Stephanie Harris talks revamping office setups and having client synergy
Last week, Auckland firms Glaister Ennor and Keegan Alexander announced that they would be merging before the year ends. NZ Lawyer chatted with Glaister Ennor joint managing partner Stephanie Harris, who tells us how the merger came to be, office moves, and the vision for the upcoming merged entity.
Keegan Alexander and Glaister Ennor are very aligned in our principles, our culture and in fact our history as well. Keegan's actually came to us and talked about the alignment in where they wanted to go with their practice and the commitment they wanted for their clients. They wanted to get some scale, strength and size in. So we started talking a number of months ago, and got to this point where we thought, “actually we can see that this is really going to strengthen and enhance what we're both trying to do in our businesses, as well as provide that really strong support for both of our client bases.

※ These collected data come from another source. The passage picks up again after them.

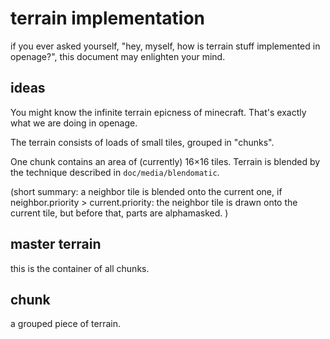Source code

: terrain implementation
======================


if you ever asked yourself,
"hey, myself, how is terrain stuff implemented in openage?",
this document may enlighten your mind.


ideas
-----

You might know the infinite terrain epicness of minecraft. That's exactly what we are doing in openage.

The terrain consists of loads of small tiles, grouped in "chunks".

One chunk contains an area of (currently) 16×16 tiles. Terrain is blended by the technique described in `doc/media/blendomatic`.

(short summary:
a neighbor tile is blended onto the current one,
if neighbor.priority > current.priority:
	the neighbor tile is drawn onto the current tile,
	but before that, parts are alphamasked.
)


master terrain
--------------

this is the container of all chunks.



chunk
-----

a grouped piece of terrain.
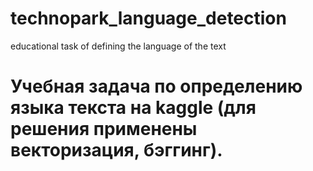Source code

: # technopark_language_detection
educational task of defining the language of the text
# Учебная задача по определению языка текста на kaggle (для решения применены векторизация, бэггинг).
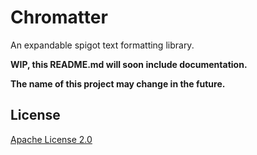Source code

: # Chromatter

An expandable spigot text formatting library.

__WIP, this README.md will soon include documentation.__

__The name of this project may change in the future.__

## License
[Apache License 2.0](http://www.apache.org/licenses/LICENSE-2.0)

Both our firms have a really strong history, and both firms are properly focused – we consider ourselves here at Glaister Ennor a full service [firm] in that we have a strong wills and estates and trust team. We have a family law team, for example, that Keegan Alexander don't have,
But it’s really the overlap and the synergy of clients that just makes [the merger] make sense in terms of providing a stronger and bigger offering to both of our clients.
Well, there seems to be a lot of moving parts – we've got a committee set up that's composed of people from both firms. Everybody is moving to the Glaister Ennor building and premises – we're not changing premises, they are coming to us. So, we've got someone working on obvious things like, who's going to sit where, and our IT team are doing massive work to make sure that all of our systems are aligned. It's a true integration – we don't want to be running two systems. There's a massive amount of those logistics that need to happen between now and 1st December,
It is a new merged entity – name's a bit of a work in progress. We've got a big branding workshop coming up where we still have to sort out some of those things.

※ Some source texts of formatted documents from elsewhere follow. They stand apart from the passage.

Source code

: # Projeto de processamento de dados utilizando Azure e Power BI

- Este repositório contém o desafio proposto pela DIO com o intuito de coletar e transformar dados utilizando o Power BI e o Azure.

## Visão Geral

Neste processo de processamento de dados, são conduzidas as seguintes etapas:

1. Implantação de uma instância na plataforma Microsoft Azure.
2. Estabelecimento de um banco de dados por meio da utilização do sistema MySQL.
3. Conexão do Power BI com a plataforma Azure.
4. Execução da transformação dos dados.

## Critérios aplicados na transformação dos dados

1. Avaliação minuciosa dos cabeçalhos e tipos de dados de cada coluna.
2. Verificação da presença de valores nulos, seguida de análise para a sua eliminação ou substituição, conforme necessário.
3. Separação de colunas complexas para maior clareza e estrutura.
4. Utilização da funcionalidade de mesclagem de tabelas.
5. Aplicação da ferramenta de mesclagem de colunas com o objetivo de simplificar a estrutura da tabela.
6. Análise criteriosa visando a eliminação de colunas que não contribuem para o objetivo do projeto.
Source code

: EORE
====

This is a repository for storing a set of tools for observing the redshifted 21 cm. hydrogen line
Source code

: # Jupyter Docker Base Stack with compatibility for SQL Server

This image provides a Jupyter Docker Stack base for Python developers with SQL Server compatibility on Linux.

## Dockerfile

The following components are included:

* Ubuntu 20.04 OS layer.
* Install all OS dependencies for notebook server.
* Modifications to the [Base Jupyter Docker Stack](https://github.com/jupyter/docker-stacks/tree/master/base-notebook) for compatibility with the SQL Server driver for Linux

We're pretty aligned and focused on what we all want; I know some people will think that we should have the name to announce now. But actually, we both wanted to tell our full teams here; it's really important to us that we bring our staff with us, that they're on the inside of the knowledge. And so we just chose to tell each of our staff earlier in the process rather than later.

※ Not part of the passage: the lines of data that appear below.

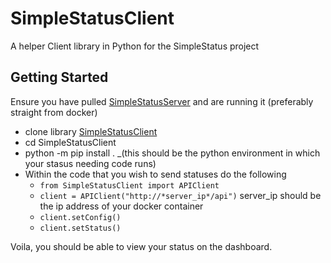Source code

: # SimpleStatusClient
A helper Client library in Python for the SimpleStatus project

## Getting Started

Ensure you have pulled [SimpleStatusServer](https://github.com/bravosierra99/SimpleStatus) and are running it (preferably straight from docker)

- clone library [SimpleStatusClient](https://github.com/bravosierra99/SimpleStatusClient)
- cd SimpleStatusClient
- python -m pip install . _(this should be the python environment in which your stasus needing code runs)
- Within the code that you wish to send statuses do the following
  - `from SimpleStatusClient import APIClient`
  - `client = APIClient("http://*server_ip*/api")` server_ip should be the ip address of your docker container
  - `client.setConfig()`
  - `client.setStatus()`

Voila, you should be able to view your status on the dashboard.
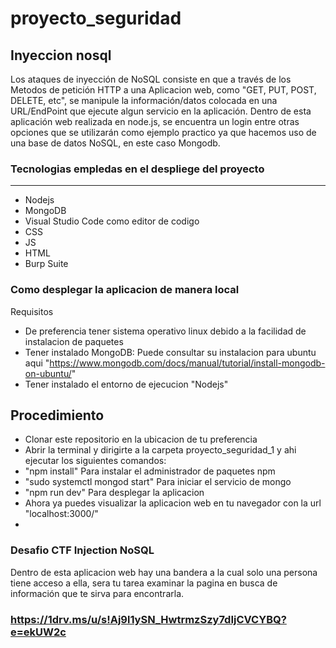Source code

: # proyecto_seguridad

## Inyeccion nosql 
Los ataques de inyección de NoSQL consiste en que a través de los Metodos de petición HTTP a una Aplicacion web, 
como "GET, PUT, POST, DELETE, etc", se manipule la información/datos colocada en una URL/EndPoint que 
ejecute algun servicio en la aplicación.
Dentro de esta aplicación web realizada en node.js, se encuentra un login entre otras opciones que se utilizarán 
como ejemplo practico ya que hacemos uso de una base de datos NoSQL, en este caso Mongodb.

### Tecnologias empledas en el despliege del proyecto
------
* Nodejs
* MongoDB
* Visual Studio Code como editor de codigo
* CSS
* JS
* HTML
* Burp Suite

### Como desplegar la aplicacion de manera local 
Requisitos
* De preferencia tener sistema operativo linux debido a la facilidad de instalacion de paquetes
* Tener instalado MongoDB: Puede consultar su instalacion para ubuntu aqui "https://www.mongodb.com/docs/manual/tutorial/install-mongodb-on-ubuntu/"
* Tener instalado el entorno de ejecucion "Nodejs"
## Procedimiento
* Clonar este repositorio en la ubicacion de tu preferencia
* Abrir la terminal y dirigirte a la carpeta proyecto_seguridad_1 y ahi ejecutar los siguientes comandos:
* "npm install" Para instalar el administrador de paquetes npm
* "sudo systemctl mongod start" Para iniciar el servicio de mongo
* "npm run dev" Para desplegar la aplicacion
* Ahora ya puedes visualizar la aplicacion web en tu navegador con la url "localhost:3000/"
* 
### Desafio CTF Injection NoSQL 
Dentro de esta aplicacion web hay una bandera a la cual solo una persona tiene acceso a ella, sera tu tarea examinar la pagina en busca de información que te sirva para encontrarla.
### https://1drv.ms/u/s!Aj9l1ySN_HwtrmzSzy7dIjCVCYBQ?e=ekUW2c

While things like name is still a bit of a work in progress, watch this space, and we'll have something by 1 December.
So Andrew and I have done lots of work together over years, and I guess it just kind of segued out of that professional relationship. He started talking to me about [the merger], and it's really just grown from there. He and I tossed it around for a bit before we took it wider, and the really great thing about this whole process is that it's just gone from strength to strength.
We feel like at every turn, we find that our cultures are aligned. We take the same view on principles. We’re using very similar systems, so even the logistics are sort of nicely aligned for us. So it's been a process arising out of that professional relationship between me and Andrew over a long period of time.
What we are wanting to do is really just strengthen and grow our existing offering. We both have some really strong, fabulous clients, and we're both pretty committed to how we service them with integrity and confidence. And we like to do that at a senior level, so what we're hoping to see in 2025 is that we can really capitalize on that united strength – the sum is greater than the individual parts – and really drive that forward for our clients.